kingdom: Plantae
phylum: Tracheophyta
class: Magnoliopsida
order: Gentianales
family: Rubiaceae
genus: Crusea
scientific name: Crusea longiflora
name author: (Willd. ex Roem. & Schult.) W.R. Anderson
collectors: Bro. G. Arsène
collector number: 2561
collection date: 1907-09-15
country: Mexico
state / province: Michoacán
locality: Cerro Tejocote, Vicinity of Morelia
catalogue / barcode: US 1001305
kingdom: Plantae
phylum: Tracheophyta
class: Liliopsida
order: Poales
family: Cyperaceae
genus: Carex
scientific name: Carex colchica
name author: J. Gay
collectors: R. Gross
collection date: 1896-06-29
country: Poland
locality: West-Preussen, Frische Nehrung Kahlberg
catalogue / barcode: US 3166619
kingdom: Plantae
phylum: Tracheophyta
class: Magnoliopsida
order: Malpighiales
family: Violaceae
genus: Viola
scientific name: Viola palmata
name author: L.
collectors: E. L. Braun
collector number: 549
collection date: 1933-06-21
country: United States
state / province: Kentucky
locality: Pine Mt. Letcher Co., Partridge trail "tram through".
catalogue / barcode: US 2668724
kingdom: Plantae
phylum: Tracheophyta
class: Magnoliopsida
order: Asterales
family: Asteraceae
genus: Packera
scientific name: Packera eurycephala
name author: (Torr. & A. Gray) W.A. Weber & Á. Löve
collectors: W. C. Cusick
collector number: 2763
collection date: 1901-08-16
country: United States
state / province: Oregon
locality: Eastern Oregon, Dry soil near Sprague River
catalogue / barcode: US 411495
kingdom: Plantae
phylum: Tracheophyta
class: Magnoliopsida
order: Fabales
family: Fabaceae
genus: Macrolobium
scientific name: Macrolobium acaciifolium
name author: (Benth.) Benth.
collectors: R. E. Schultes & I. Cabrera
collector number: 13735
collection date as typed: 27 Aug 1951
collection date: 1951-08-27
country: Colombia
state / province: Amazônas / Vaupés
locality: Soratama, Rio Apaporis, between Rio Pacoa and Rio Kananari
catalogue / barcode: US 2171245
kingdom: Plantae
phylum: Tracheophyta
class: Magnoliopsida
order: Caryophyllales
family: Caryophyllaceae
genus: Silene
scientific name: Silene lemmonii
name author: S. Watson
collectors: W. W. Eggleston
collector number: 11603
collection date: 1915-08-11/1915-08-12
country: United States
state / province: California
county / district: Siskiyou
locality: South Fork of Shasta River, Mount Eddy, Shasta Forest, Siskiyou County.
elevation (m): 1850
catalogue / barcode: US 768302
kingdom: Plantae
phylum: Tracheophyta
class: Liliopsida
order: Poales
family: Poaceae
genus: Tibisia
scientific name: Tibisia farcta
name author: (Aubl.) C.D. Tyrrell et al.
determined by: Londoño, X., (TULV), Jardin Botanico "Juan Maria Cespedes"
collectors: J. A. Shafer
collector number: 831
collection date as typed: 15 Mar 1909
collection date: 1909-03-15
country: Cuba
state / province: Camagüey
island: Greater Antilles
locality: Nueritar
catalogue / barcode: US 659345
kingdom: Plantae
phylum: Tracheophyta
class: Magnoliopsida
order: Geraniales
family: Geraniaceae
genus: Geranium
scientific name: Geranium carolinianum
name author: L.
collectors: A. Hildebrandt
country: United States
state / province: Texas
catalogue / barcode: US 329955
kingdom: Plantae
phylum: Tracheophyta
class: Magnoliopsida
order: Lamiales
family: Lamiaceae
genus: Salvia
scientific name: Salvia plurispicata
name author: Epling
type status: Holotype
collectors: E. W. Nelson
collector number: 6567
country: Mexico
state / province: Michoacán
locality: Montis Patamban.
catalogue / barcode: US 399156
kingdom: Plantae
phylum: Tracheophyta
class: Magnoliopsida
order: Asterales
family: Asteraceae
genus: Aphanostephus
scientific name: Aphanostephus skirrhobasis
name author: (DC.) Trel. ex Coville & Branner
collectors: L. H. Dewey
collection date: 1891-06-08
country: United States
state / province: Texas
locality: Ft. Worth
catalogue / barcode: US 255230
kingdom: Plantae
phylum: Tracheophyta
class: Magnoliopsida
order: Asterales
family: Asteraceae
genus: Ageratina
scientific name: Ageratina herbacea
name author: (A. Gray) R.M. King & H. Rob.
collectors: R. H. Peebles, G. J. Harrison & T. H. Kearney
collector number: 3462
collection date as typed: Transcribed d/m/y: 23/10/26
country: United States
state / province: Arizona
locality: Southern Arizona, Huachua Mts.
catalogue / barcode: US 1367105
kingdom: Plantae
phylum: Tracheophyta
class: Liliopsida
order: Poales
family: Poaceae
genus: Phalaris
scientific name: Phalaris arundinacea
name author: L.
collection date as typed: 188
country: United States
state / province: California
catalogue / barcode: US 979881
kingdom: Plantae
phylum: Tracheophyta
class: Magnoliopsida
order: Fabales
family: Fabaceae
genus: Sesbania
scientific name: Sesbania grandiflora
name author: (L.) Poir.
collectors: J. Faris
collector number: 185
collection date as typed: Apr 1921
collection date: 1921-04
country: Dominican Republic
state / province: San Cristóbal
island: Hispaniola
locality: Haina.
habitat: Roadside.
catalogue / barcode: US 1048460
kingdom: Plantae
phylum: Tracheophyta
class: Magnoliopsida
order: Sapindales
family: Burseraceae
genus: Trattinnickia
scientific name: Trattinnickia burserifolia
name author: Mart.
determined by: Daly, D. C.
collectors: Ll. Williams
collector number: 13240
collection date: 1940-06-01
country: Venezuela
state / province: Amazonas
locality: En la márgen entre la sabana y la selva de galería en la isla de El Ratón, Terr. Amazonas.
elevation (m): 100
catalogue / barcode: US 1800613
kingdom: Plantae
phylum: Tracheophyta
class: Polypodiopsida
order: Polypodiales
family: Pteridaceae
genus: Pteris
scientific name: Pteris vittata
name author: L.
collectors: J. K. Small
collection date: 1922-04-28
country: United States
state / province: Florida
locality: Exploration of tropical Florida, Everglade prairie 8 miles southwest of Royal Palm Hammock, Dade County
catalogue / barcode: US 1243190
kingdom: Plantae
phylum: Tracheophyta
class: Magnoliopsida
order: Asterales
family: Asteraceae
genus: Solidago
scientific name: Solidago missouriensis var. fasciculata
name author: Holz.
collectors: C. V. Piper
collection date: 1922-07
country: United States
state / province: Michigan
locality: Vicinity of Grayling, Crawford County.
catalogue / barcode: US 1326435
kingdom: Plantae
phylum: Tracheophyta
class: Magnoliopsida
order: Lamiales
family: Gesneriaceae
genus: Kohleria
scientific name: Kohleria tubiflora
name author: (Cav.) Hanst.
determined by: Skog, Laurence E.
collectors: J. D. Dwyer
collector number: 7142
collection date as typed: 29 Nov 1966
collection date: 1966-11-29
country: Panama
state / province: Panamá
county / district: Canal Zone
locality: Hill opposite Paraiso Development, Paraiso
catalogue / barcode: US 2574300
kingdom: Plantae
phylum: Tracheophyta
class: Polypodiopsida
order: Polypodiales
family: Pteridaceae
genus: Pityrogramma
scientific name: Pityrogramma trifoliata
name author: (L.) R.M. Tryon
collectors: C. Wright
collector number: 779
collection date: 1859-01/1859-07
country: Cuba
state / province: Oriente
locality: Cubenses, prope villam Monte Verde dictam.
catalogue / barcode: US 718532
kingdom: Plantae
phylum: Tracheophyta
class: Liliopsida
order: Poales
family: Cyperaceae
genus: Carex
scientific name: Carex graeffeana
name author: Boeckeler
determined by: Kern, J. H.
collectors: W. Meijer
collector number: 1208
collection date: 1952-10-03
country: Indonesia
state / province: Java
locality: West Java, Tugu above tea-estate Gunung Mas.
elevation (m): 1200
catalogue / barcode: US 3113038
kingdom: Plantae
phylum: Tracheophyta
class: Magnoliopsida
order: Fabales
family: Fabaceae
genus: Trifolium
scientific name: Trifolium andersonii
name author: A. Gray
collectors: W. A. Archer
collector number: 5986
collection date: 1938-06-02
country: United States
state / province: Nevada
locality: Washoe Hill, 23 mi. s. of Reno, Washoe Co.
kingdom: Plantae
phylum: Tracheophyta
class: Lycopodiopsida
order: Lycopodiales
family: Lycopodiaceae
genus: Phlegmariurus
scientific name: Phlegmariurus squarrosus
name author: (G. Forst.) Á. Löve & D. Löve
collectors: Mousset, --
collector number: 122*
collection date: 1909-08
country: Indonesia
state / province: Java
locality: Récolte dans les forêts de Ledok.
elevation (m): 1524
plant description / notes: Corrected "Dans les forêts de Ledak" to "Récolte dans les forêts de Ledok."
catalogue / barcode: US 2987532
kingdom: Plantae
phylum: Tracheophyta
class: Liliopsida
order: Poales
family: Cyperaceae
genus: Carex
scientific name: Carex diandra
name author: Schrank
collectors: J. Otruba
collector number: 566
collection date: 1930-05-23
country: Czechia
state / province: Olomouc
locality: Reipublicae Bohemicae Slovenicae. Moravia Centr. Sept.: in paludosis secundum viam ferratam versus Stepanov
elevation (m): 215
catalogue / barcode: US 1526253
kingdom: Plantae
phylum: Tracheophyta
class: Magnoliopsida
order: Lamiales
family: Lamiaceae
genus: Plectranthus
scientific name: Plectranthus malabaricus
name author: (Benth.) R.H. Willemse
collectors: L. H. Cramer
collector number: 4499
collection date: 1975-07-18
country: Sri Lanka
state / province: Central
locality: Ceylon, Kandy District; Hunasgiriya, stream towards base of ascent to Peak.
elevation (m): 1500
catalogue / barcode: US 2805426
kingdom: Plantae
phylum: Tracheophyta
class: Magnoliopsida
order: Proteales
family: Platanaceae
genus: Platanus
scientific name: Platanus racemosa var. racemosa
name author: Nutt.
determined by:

> **Exercise directions**
Copy the rows starting with the line that contains "name author: Holz." and going on through the line that contains "genus: Kohleria", swapping "collectors" for "collected by" and leaving everything else unchanged.

> **Task solution**
name author: Holz.
collected by: C. V. Piper
collection date: 1922-07
country: United States
state / province: Michigan
locality: Vicinity of Grayling, Crawford County.
catalogue / barcode: US 1326435
kingdom: Plantae
phylum: Tracheophyta
class: Magnoliopsida
order: Lamiales
family: Gesneriaceae
genus: Kohleria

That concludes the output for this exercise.